The studio’s furnaces are fed by propane. In a way, the business is also built on natural gas: Mel Johnson took a break from his retirement to plan and build LNG pipelines in Cleveland, Ohio to help fuel the cost-intensive studio start up.

The vibrant couple had six kids. They spent their lives travelling the world while Baker-Johnson home-schooled the kids, always keeping roots in the Yukon with their cabin at Fox Lake.

But then in 2005 the unimaginable happened. Their second daughter fell ill with leukemia. Eleven months and five rounds of chemotherapy later, she died.

“When your child dies, you die,” Baker-Johnson says.

Her husband insisted that after one-year of grieving and only forced laughter, she go to art school.

That’s where she fell in love with the extreme heat and the glass.

“Glass became my struggle. It’s an ecstatic learning curve. You learn pulling glass that you can use gravity in your favour. Then you learn you can hold thousand-degree molten glass with just a wet piece of paper. Wow, that’s powerful.

“There are challenges that you have to overcome. In grieving there are great, great challenges. Feeling that success helps you to heal.”

Learning to embrace the fire and the heat inspires Baker-Johnson to share the healing power of molten glass with others.

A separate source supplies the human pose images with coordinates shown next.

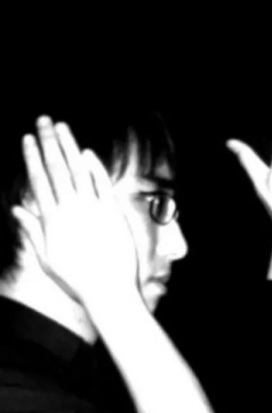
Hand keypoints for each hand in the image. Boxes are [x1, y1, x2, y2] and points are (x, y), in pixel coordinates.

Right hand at [13, 116, 138, 305]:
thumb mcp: (46, 258)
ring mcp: (93, 210)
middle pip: (57, 168)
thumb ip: (32, 230)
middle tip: (42, 120)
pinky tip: (87, 152)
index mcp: (51, 219)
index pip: (39, 180)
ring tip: (62, 127)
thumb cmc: (76, 279)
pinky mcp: (114, 214)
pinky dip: (95, 168)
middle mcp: (71, 210)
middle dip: (48, 142)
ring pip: (79, 171)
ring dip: (69, 146)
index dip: (32, 157)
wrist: (108, 291)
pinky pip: (103, 185)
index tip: (27, 138)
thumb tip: (17, 210)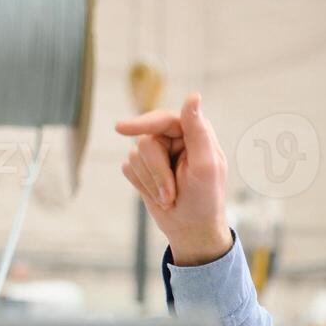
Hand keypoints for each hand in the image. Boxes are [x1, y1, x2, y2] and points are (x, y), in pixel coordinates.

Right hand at [115, 92, 232, 264]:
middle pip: (146, 141)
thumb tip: (193, 95)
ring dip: (150, 182)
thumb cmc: (204, 199)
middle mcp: (173, 137)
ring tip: (168, 197)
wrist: (191, 229)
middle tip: (171, 194)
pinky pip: (127, 168)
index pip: (163, 119)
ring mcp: (156, 152)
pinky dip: (141, 185)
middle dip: (156, 172)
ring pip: (134, 155)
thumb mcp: (205, 166)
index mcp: (193, 132)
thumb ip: (198, 131)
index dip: (142, 122)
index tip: (120, 129)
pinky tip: (157, 195)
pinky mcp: (142, 168)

The Lumel studio’s lot has long been the stomping grounds of Whitehorse’s large street population, or “river walkers.”

“We’ve gotten to know them well since we’ve been here. We see them sober and drunk, and they are always welcome.”

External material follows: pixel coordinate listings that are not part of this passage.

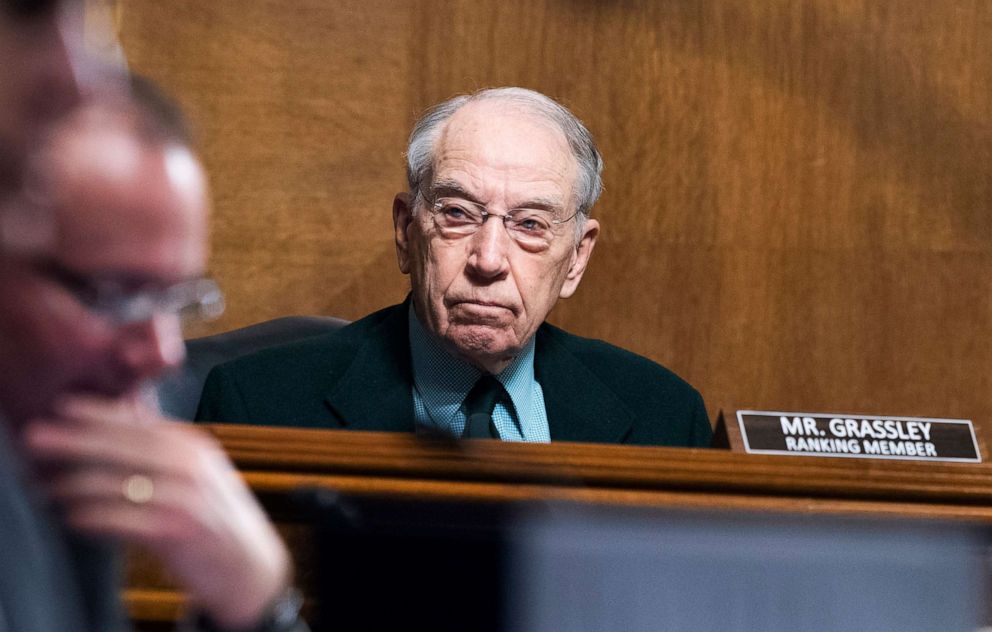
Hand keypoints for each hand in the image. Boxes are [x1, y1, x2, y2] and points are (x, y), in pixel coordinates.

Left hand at [22, 394, 291, 628]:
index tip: (63, 407)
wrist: (251, 565)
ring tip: (45, 486)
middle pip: (124, 446)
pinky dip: (93, 517)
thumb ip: (165, 451)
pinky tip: (71, 516)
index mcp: (195, 446)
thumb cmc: (218, 520)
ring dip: (75, 484)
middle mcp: (191, 466)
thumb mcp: (199, 474)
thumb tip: (122, 425)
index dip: (99, 413)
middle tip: (37, 436)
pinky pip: (123, 519)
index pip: (141, 422)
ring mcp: (185, 497)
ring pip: (119, 482)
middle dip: (75, 440)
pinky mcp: (177, 530)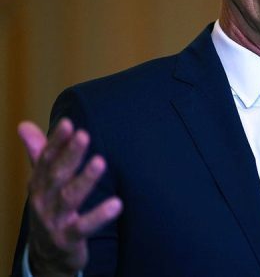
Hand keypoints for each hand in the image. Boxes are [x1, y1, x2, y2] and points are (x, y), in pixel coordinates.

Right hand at [18, 118, 122, 275]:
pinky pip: (83, 227)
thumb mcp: (43, 182)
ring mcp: (54, 221)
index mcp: (39, 184)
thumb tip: (24, 124)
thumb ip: (39, 153)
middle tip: (84, 135)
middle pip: (56, 175)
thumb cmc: (49, 210)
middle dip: (69, 155)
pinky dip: (99, 216)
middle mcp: (43, 201)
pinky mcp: (67, 239)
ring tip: (100, 162)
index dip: (56, 142)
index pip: (46, 160)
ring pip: (68, 199)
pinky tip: (116, 203)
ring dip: (84, 180)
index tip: (68, 123)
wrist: (46, 255)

She hopes that in future some of Whitehorse’s at-risk teens and homeless individuals can come and experience - if just for a moment - the “power of forgetfulness” in the extreme heat of glass-blowing, on the condition they are “in control” and substance-free.

“I can’t expect glass to have the same power of healing with them as it did for me. But you never know,” she says with a smile.

Among the long list of plans in the works, Baker-Johnson and her team are bringing up the founders of a glass-blowing studio in Tacoma, Washington that serves only street people and gang members.

“We want to learn how their studio was a success and see what we can do here,” Baker-Johnson says.

“The potential is bubbling.”

Interest is certainly growing. Little ones from the nearby Montessori school have already become regulars. “I think they’re hooked,” Baker-Johnson says.

“Come by and see for yourself, viewing is free!” Baker-Johnson exclaims.

Workshop sign-up begins Monday, May 16 starting at $45. To learn the basics, you need nine hours spread over three sessions.

“You’ll come away with confidence and a funky little piece,” Baker-Johnson says.

Beginner’s courses run at $360.

Check them out on Facebook at Lumel Studios Whitehorse, Yukon.

As Jason, one of the artists, puts it: “It’s good for people who can’t sit still.”